The authors evaluate Archer on mathematical reasoning and code generation benchmarks. The experiments demonstrate that Archer achieves significant performance improvements across different tasks. Specifically, Archer outperforms the standard DAPO algorithm [DAPO], achieving gains of +6.6 Pass@1 on AIME24, +5.2 on AIME25, +3.4 on LiveCodeBench v5, and +2.6 on LiveCodeBench v6. Furthermore, Archer achieves SOTA performance on both mathematical and coding benchmarks compared to RL-trained models with the same base model. (Figure 1) shows the overall performance on mathematical reasoning and code generation benchmarks, demonstrating that Archer significantly improves reasoning performance.

Figure 1: Overall performance on mathematical reasoning and code generation benchmarks. Archer significantly improves the reasoning performance upon DAPO and outperforms previous 1.5B-level SOTA reasoning models.

Analysis and Ablation Studies

The paper includes a detailed analysis of the impact of KL weights and clip ranges on model performance. Ablation studies reveal that:

Both the absence of KL regularization and an excessively high KL weight reduce performance.
Adjusting the clip threshold for low-entropy tokens significantly affects training and final performance.
The model is less sensitive to changes in the clip threshold for high-entropy tokens, although increasing it can lead to slightly faster entropy reduction and improved performance in later training stages.

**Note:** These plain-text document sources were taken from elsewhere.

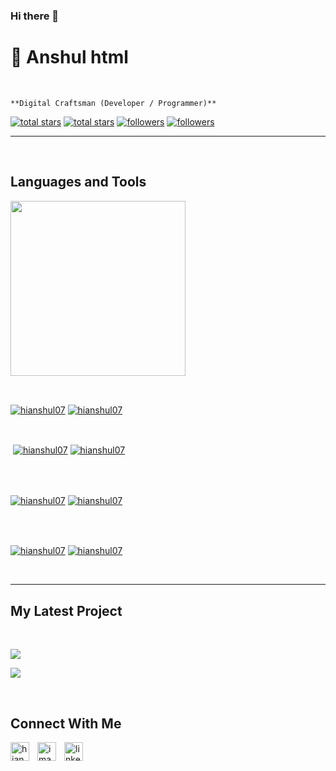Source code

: ### Hi there 👋

<h1>👺 Anshul html</h1>
<br /> 

                    
`**Digital Craftsman (Developer / Programmer)**`

                    

<p align="left"></p>
<p align="left"> 
  <a href="https://github.com/hianshul07?tab=repositories&sort=stargazers#gh-light-mode-only">
    <img alt="total stars" title="Total stars on GitHub" src="https://custom-icon-badges.demolab.com/github/stars/hianshul07?color=3ea97d&style=for-the-badge&labelColor=40b682&logo=star#gh-light-mode-only"/></a>
  
  <a href="https://github.com/hianshul07?tab=repositories&sort=stargazers#gh-dark-mode-only">
    <img alt="total stars" title="Total stars on GitHub" src="https://custom-icon-badges.demolab.com/github/stars/hianshul07?color=655489&style=for-the-badge&labelColor=c691e9&logo=star#gh-dark-mode-only"/></a>
  
  <a href="https://github.com/hianshul07?tab=followers#gh-light-mode-only">
    <img alt="followers" title="Follow me on Github" src="https://custom-icon-badges.demolab.com/github/followers/hianshul07?color=2c4954&labelColor=2c3e50&style=for-the-badge&logo=person-add&label=Follow&logoColor=white#gh-light-mode-only"/></a>
    
  <a href="https://github.com/hianshul07?tab=followers#gh-dark-mode-only">
    <img alt="followers" title="Follow me on Github" src="https://custom-icon-badges.demolab.com/github/followers/hianshul07?color=dacc84&labelColor=f9e692&style=for-the-badge&logo=person-add&label=Follow&logoColor=white#gh-dark-mode-only"/></a>
</p>

---
<br />

                    

<h2>Languages and Tools</h2> 
<p align="left">
<img width="280px"  src="https://skillicons.dev/icons?i=HTML,CSS,JavaScript,Tailwind,React,Figma,Git&perline=9"  />
</p>
<br />

                    

<p><a href="https://github.com/hianshul07#gh-dark-mode-only" target="_blank"><img align="center" src="https://github-readme-stats.vercel.app/api/top-langs/?username=hianshul07&langs_count=6&show_icon=true&layout=compact&theme=nightowl#gh-dark-mode-only" alt="hianshul07" /></a>
  <a href="https://github.com/hianshul07#gh-light-mode-only" target="_blank"><img align="center" src="https://github-readme-stats.vercel.app/api/top-langs/?username=hianshul07&langs_count=6&show_icon=true&layout=compact&theme=vue#gh-light-mode-only" alt="hianshul07" /></a>
</p>

<br />

<p>&nbsp;<a href="https://github.com/hianshul07#gh-dark-mode-only" target="_blank"><img align="center" src="https://github-readme-stats.vercel.app/api?username=hianshul07&count_private=true&show_icons=true&theme=nightowl#gh-dark-mode-only" alt="hianshul07" /></a>
<a href="https://github.com/hianshul07#gh-light-mode-only" target="_blank"><img align="center" src="https://github-readme-stats.vercel.app/api?username=hianshul07&count_private=true&show_icons=true&theme=vue#gh-light-mode-only" alt="hianshul07" /></a>
</p> 
<br>
<br />

<p><a href="https://github.com/hianshul07#gh-dark-mode-only" target="_blank"><img align="center" src="https://streak-stats.demolab.com?user=hianshul07&theme=nightowl#gh-dark-mode-only" alt="hianshul07"/></a>
<a href="https://github.com/hianshul07#gh-light-mode-only" target="_blank"><img align="center" src="https://streak-stats.demolab.com?user=hianshul07&theme=vue#gh-light-mode-only" alt="hianshul07"/></a></p>
<br/>
<br />

<p><a href="https://github.com/hianshul07#gh-dark-mode-only" target="_blank"><img align="center" src="https://github-readme-activity-graph.cyclic.app/graph?username=hianshul07&theme=nightowl#gh-dark-mode-only" alt="hianshul07" /></a>
<a href="https://github.com/hianshul07#gh-light-mode-only" target="_blank"><img align="center" src="https://github-readme-activity-graph.cyclic.app/graph?username=hianshul07&theme=vue#gh-light-mode-only" alt="hianshul07" /></a></p>
<br/>

---


                    

<h2>My Latest Project</h2> 
<br />
<p><a href="https://github.com/hianshul07/photos-search#gh-dark-mode-only" target="_blank"><img align="center" src="https://github-readme-stats.vercel.app/api/pin/?username=hianshul07&repo=photos-search&theme=nightowl&show_owner=true#gh-dark-mode-only"/></a></p>
<p><a href="https://github.com/hianshul07/photos-search#gh-light-mode-only" target="_blank"><img align="center" src="https://github-readme-stats.vercel.app/api/pin/?username=hianshul07&repo=photos-search&theme=vue&show_owner=true#gh-light-mode-only"/></a></p>
<br />


                    

<h2>Connect With Me</h2> 
<p align="left">
<a href="https://twitter.com/hianshul07" target="_blank"><img align="left" width="30px" style="padding-right:10px;" src="https://raw.githubusercontent.com/rahuldkjain/github-profile-readme-generator/master/src/images/icons/Social/twitter.svg" alt="hianshul07" /></a>
<a href="https://instagram.com/imanshul07" target="_blank"><img align="left" width="30px" style="padding-right:10px" src="https://raw.githubusercontent.com/rahuldkjain/github-profile-readme-generator/master/src/images/icons/Social/instagram.svg" alt="imanshul07" /></a>
<a href="https://www.linkedin.com/in/anshul-kumar-794063183/" target="_blank"><img align="left" alt="linkedin" width="30px" style="padding-right: 10px;" src="https://cdn.jsdelivr.net/gh/devicons/devicon/icons/linkedin/linkedin-original.svg" /></a>
</p>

A visualization of PPO clip regions (Figure 2) illustrates how Archer extends the clipping boundaries for high-entropy tokens, increasing the model's focus on learning reasoning-critical tokens.

Figure 2: Visualization of PPO clip regions. The x-axis shows the sampled probability of a specific token $\pi_{\theta_\text{old}$.

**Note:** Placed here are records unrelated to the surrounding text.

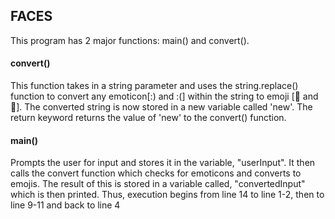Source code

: ## FACES

This program has 2 major functions: main() and convert().
#### convert()
This function takes in a string parameter and uses the string.replace() function to convert any emoticon[:) and :(]
within the string to emoji [🙂 and 🙁]. The converted string is now stored in a new variable called 'new'. The return keyword returns the value of 'new'
to the convert() function.
           
#### main()
Prompts the user for input and stores it in the variable, "userInput". It then calls the convert function which checks for emoticons and converts to emojis. The result of this is stored in a variable called, "convertedInput" which is then printed.
Thus, execution begins from line 14 to line 1-2,  then to line 9-11 and back to line 4                                            
                                                                                                                                

                                                       
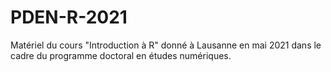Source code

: # PDEN-R-2021

Matériel du cours "Introduction à R" donné à Lausanne en mai 2021 dans le cadre du programme doctoral en études numériques.
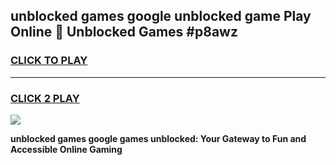 
## unblocked games google unblocked game Play Online 👋 Unblocked Games #p8awz
<h3>
<a href="https://premium.freeplayer.one?title=unblocked_games_google&ref=21F">CLICK TO PLAY</a></h3>
<hr>

<h3>
<a href="https://premium.freeplayer.one?title=unblocked_games_google&ref=21F">CLICK 2 PLAY</a>
  
</h3>

<a href="https://premium.freeplayer.one?title=unblocked_games_google&ref=21F/"><img src="https://clearcache.store/games.png"></a>


**unblocked games google games unblocked: Your Gateway to Fun and Accessible Online Gaming**
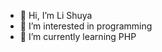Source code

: - 👋 Hi, I’m Li Shuya
- 👀 I’m interested in programming
- 🌱 I’m currently learning PHP

<!---
chengbeen/chengbeen is a ✨ special ✨ repository because its `README.md` (this file) appears on your GitHub profile.
You can click the Preview link to take a look at your changes.
--->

Additionally, the paper explores the mutual enhancement between math RL and code RL, finding that RL training in either domain leads to performance improvements in the other. The analysis suggests that performance improvements correlate more strongly with the intrinsic difficulty of the problems rather than their topical categories and that the improvements are primarily due to enhanced reasoning capabilities.

Implementation Details

The RL training is performed using the verl framework [verl]. The base model is DeepSeek-R1-Distill-Qwen-1.5B. For DAPO-based baselines, clipping thresholds of $\varepsilon_{\text{low} = 0.2$ and $\varepsilon_{\text{high} = 0.28$ are used. For Archer, the quantile level is set to $\rho=0.8$ . Clipping ranges and KL coefficients are set to $\varepsilon^\text{r}=0.5$ , $\varepsilon^\text{k}=0.2$ , $\beta^{\text{r}=0.0$, and $\beta^{\text{k}=0.001$. All experiments are conducted on compute nodes equipped with NVIDIA H800 GPUs.

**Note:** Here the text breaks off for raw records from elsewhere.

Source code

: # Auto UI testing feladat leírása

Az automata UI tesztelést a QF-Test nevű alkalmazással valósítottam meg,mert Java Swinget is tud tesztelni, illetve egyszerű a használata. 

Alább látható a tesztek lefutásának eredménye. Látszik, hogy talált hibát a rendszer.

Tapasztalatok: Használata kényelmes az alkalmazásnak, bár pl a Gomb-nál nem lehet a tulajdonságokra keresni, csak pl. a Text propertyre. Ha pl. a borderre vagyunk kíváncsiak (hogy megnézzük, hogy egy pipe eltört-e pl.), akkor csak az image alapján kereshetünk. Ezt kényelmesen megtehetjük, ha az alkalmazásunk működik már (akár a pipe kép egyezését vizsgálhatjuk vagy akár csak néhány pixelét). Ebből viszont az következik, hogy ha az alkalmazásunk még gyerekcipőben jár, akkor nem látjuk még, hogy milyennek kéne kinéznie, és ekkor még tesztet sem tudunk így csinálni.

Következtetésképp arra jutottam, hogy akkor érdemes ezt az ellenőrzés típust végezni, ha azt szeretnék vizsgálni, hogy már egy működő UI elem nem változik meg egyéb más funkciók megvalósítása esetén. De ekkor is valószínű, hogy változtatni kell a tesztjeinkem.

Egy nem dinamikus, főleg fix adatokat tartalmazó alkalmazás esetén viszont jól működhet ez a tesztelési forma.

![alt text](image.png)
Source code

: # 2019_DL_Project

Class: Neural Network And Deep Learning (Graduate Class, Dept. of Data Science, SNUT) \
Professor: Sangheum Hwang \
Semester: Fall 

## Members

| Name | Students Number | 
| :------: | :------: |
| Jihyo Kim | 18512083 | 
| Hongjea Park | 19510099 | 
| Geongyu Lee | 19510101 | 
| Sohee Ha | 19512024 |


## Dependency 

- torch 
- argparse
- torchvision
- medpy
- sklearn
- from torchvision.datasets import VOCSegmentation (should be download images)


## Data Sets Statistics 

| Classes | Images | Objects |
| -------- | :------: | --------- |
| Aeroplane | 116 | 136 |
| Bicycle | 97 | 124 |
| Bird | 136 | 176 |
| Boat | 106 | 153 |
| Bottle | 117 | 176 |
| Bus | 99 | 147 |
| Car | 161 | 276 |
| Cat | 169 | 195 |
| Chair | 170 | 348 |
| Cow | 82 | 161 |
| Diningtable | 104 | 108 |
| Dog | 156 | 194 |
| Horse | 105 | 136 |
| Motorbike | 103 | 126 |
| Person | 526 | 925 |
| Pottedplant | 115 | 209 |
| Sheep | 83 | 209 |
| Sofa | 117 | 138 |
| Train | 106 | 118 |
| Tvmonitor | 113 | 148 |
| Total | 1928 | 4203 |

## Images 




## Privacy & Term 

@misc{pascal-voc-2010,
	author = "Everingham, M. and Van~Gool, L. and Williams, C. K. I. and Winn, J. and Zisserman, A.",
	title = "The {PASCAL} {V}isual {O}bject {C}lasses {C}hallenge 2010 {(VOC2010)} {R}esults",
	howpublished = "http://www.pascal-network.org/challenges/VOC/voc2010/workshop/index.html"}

The paper discusses related work in reinforcement learning for LLMs and critical token analysis in RL for reasoning. It highlights the limitations of previous approaches that apply uniform training signals or isolate low-entropy tokens, and it contrasts Archer with these methods by emphasizing its joint training approach with differentiated training constraints.

Conclusion

The paper concludes that Archer, with its entropy-aware dual-token constraints, effectively balances the goals of preserving factual accuracy and improving logical reasoning. The experimental results and analysis suggest that coordinating the learning processes of different token types through entropy-aware constraints improves the reasoning abilities of LLMs. The authors suggest future research directions for fine-grained, token-level optimization strategies that respect the inherent structural dependencies in natural language generation.